The SIP registration failover for Cisco Jabber applies if you deploy Expressway with Mobile and Remote Access (MRA).
Expressway X12.7 and later versions build on existing failover capabilities for clustered Expressways with a few MRA failover
updates that improve substantially the failover time for Cisco Jabber clients that connect over MRA. Among the updates include
adaptive routing, STUN keepalive support, and improved error reporting.
Note
|
The registration failover feature uses STUN messages sent between the Unified CM and Expressway-C. This feature uses the same
SIP connections along which SIP signaling messages traverse. In order to prevent filtering or removal of these STUN messages,
disable SIP inspection on any firewall or Application Layer Gateway (ALG) device between Unified CM and Expressway C.
|
These new capabilities will allow Jabber clients to support MRA High Availability (failover) for voice and video.
Unified CM is able to resolve automatically added Expressway-C hostname
Unified CM does not respond to STUN requests when Expressway-C sends out STUN Keepalives on MRA SIP session.
Expressway-C nodes automatically add into Unified CM (under
) through the AXL API with the Expressway-C hostname (not FQDN) when the Unified CM is configured on Expressway-C for MRA
solution.
Every 30 seconds, Expressway-C initiates MRA SIP session keepalive to Unified CM.
Before responding to the received keepalive, Unified CM tries to resolve the hostname of Expressway-C. If Unified CM fails
to resolve through DNS it does not respond to STUN keepalive requests. This flaps the MRA SIP registration.
If Unified CM and Expressway-C are in different domains, make sure that the Unified CM can resolve the hostname of Expressway-C.
Adaptive routing
Adaptive routing updates in Expressway X12.7 and later versions allows Expressway to alter the routing path dynamically. If
a node failure is detected, packets are rerouted to a peer node that is up and running. For example, assume that a remote
Jabber client sends a SIP REGISTER that is intended to be routed through a specific Expressway-E (EXWY-E1), Expressway-C (EXWY-C1)
and Unified CM (CUCM1) combination, but the designated Expressway-C node is either down or is in maintenance mode. In this
case, the message is rerouted to a peer Expressway-C node (EXWY-C2) and then on to the intended Unified CM destination. After
the registration, Cisco Jabber also updates its routing table so that future SIP messages use the registration path.
Note
|
|
STUN keepalive support
In addition to adaptive routing, Expressway X12.7 and later versions support the use of STUN keepalives by MRA connected Jabber
clients. Remote Jabber clients send STUN keepalives into the enterprise network via Expressway-E to learn of connection issues
ahead of time. As a result, if a node in the registration path fails, Jabber will learn of the failure after receiving the
STUN response and can select a different route path for future SIP messages.
Settings
The STUN keepalive setting is configurable in the Advanced section of the
page.

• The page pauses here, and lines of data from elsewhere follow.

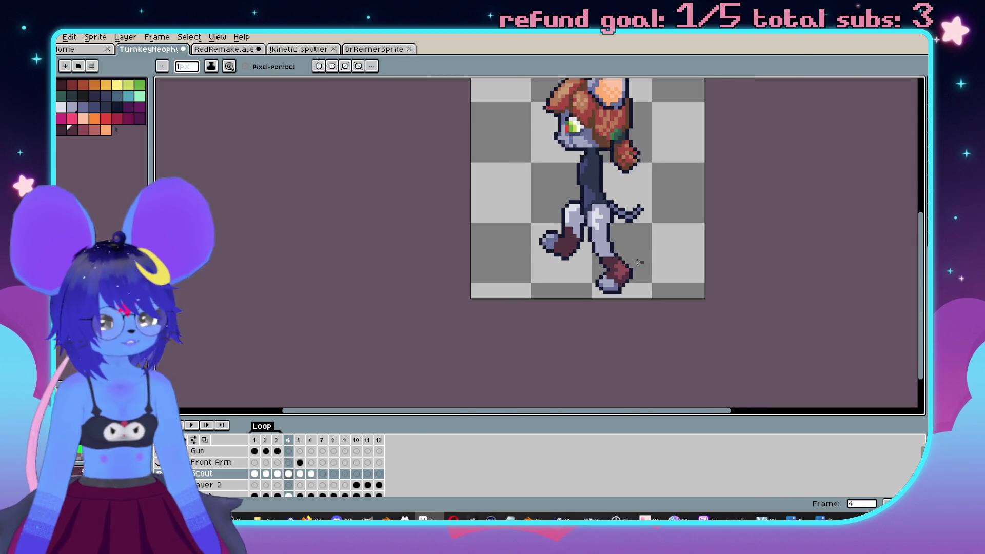
scroll(586, 241, up, 3)
scroll(586, 242, down, 3)
key(Left)
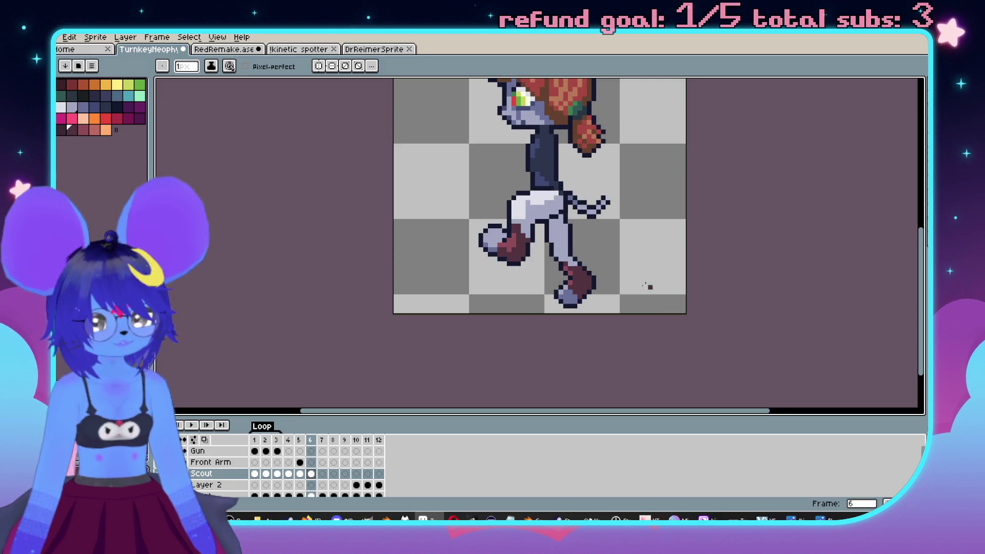
scroll(518, 244, up, 3)
key(alt)
scroll(502, 196, down, 3)
key(Left)
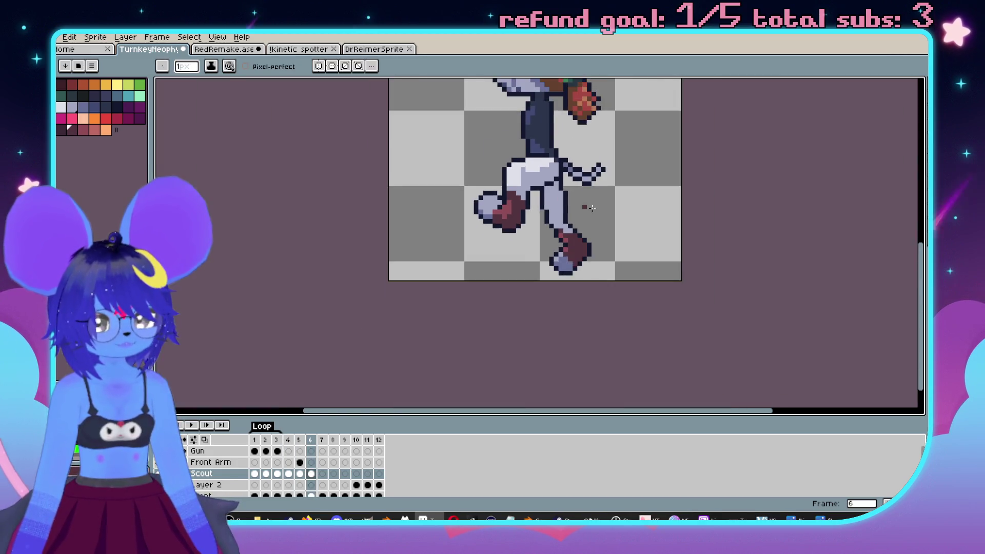
scroll(611, 270, up, 1)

See Advanced Settings.
Field
|
Description
|
STUN keepalive
|
Enable STUN keepalive for Unified CM High Availability.
Default: On
|
Requirements
No specific configuration is required (subject of course to the necessary clustering/backup nodes existing). However, you
must be running the following minimum releases:
Routing Feature
|
Minimum Releases Required
|
Adaptive routing
|
-
Expressway X12.7
-
Cisco Jabber 12.9 MR
-
Cisco Webex App
|
STUN keepalives
|
-
Expressway X12.7
-
Cisco Unified Communications Manager 14
-
Cisco Jabber 12.9 MR
-
Cisco Webex App
|
Note
|
-
STUN keepalive is sent every 30 seconds from the client (Jabber) and if it didn’t get the response within 3 seconds, then
the client initiates failover.
-
When Expressway is configured with a different domain from Unified CM, the Unified CM admin needs to update Expressway-C Hostname
entry manually to FQDN, by appending the relevant system domain of Expressway-C.
|
Load Balance After Node Recovery
With MRA-HA, whenever there is a node(s) failure the load of the failed node(s) will be shifted to the other available nodes
in the cluster. The following sections describe the load balancing procedure after the node(s) became active in the cluster.
Load Balance Expressway-C nodes
From X14.1 release, Expressway-C node load balancing is achieved by using Adaptive Routing on Expressway-E node.
After an Expressway-C node failure, the traffic/registrations will be handled by other nodes in the cluster. Once the failure
node gets recovered and becomes active, even though new registrations go through that node, the existing load won’t be handled
by that node. To load balance the Expressway-C cluster in that scenario, we are introducing AR mechanism on Expressway-E.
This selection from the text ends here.